TRY IT
The answer should be an exact repeat of the stretch of material below from the line containing "toward other brands." through the line containing "We’d love to know more about your real".

WORKING DATA

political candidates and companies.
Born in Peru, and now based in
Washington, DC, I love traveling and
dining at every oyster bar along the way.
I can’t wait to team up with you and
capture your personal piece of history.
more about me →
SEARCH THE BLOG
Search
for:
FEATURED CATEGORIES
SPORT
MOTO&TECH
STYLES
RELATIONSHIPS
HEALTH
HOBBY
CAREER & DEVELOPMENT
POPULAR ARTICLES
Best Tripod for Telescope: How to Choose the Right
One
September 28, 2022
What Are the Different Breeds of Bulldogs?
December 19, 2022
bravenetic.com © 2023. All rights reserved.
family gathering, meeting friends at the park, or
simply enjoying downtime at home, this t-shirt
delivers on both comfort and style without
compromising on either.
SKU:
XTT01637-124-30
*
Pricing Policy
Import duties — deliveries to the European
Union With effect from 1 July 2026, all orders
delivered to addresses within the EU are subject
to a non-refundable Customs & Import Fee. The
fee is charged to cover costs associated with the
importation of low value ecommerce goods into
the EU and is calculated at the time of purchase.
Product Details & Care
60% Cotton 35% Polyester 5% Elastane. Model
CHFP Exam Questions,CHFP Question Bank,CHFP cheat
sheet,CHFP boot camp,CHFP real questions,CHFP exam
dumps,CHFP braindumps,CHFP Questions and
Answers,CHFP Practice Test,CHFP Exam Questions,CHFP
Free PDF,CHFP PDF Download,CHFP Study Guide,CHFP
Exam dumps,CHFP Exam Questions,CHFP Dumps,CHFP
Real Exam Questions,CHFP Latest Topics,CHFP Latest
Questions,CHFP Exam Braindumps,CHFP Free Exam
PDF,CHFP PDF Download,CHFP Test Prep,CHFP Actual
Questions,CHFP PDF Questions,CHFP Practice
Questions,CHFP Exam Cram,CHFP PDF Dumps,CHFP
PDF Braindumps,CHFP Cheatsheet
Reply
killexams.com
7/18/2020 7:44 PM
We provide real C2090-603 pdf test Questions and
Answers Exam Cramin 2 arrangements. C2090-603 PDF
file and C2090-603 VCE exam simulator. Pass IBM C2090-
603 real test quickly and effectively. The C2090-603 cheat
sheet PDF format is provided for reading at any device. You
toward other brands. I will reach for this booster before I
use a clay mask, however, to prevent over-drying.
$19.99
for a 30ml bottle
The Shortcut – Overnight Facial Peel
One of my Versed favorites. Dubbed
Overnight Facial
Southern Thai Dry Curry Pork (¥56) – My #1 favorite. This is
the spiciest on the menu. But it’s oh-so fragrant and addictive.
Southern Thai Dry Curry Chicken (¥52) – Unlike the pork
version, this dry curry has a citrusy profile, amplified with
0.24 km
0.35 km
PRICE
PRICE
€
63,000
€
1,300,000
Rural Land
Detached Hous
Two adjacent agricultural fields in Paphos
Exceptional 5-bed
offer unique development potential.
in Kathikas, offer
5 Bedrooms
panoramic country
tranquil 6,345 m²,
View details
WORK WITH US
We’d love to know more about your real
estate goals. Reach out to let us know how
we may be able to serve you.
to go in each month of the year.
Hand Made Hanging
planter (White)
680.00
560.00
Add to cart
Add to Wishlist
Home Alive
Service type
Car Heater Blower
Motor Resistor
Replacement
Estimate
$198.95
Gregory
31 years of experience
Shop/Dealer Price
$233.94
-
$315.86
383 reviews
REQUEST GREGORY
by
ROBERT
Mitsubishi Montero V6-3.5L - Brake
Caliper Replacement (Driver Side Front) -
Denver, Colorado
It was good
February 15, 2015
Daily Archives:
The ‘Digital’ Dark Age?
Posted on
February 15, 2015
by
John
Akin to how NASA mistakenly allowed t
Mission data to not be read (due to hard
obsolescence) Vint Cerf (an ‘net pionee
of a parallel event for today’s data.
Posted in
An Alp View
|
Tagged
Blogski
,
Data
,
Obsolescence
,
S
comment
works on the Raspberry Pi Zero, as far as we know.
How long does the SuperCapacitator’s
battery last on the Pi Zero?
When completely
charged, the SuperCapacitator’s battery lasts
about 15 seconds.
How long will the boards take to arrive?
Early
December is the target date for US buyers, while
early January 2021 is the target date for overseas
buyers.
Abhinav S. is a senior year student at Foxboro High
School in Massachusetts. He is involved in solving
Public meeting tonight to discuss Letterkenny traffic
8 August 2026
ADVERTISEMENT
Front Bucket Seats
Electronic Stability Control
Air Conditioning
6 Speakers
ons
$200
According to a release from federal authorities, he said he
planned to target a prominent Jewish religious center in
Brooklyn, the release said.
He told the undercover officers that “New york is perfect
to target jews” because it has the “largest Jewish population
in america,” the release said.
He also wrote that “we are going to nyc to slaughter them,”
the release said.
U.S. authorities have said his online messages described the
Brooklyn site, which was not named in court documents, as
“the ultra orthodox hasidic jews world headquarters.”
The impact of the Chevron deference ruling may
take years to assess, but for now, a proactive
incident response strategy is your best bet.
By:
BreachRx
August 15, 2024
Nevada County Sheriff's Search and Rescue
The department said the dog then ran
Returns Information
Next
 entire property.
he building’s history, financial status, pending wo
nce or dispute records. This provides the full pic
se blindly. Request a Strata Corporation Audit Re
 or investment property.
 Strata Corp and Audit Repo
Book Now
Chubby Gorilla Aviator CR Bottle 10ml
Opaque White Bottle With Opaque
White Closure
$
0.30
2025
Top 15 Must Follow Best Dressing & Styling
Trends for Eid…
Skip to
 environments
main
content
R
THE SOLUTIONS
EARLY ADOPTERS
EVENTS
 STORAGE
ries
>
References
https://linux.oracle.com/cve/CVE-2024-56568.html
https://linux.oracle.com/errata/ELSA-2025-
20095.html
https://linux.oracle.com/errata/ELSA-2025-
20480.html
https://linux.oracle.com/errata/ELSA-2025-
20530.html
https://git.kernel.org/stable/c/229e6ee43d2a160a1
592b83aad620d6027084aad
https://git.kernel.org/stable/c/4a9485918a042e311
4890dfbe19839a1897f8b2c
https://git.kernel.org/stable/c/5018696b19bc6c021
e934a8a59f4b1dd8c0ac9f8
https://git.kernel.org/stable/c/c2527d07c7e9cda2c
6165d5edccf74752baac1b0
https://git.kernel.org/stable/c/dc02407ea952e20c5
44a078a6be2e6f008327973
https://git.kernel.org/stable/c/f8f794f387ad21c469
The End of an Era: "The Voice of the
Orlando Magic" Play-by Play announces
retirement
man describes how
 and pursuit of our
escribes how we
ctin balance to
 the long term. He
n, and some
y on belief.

ANSWER TO THIS PROBLEM
toward other brands. I will reach for this booster before I
use a clay mask, however, to prevent over-drying.
$19.99
for a 30ml bottle
The Shortcut – Overnight Facial Peel
One of my Versed favorites. Dubbed
Overnight Facial
Southern Thai Dry Curry Pork (¥56) – My #1 favorite. This is
the spiciest on the menu. But it’s oh-so fragrant and addictive.
Southern Thai Dry Curry Chicken (¥52) – Unlike the pork
version, this dry curry has a citrusy profile, amplified with
0.24 km
0.35 km
PRICE
PRICE
€
63,000
€
1,300,000
Rural Land
Detached Hous
Two adjacent agricultural fields in Paphos
Exceptional 5-bed
offer unique development potential.
in Kathikas, offer
5 Bedrooms
panoramic country
tranquil 6,345 m²,
View details
WORK WITH US
We’d love to know more about your real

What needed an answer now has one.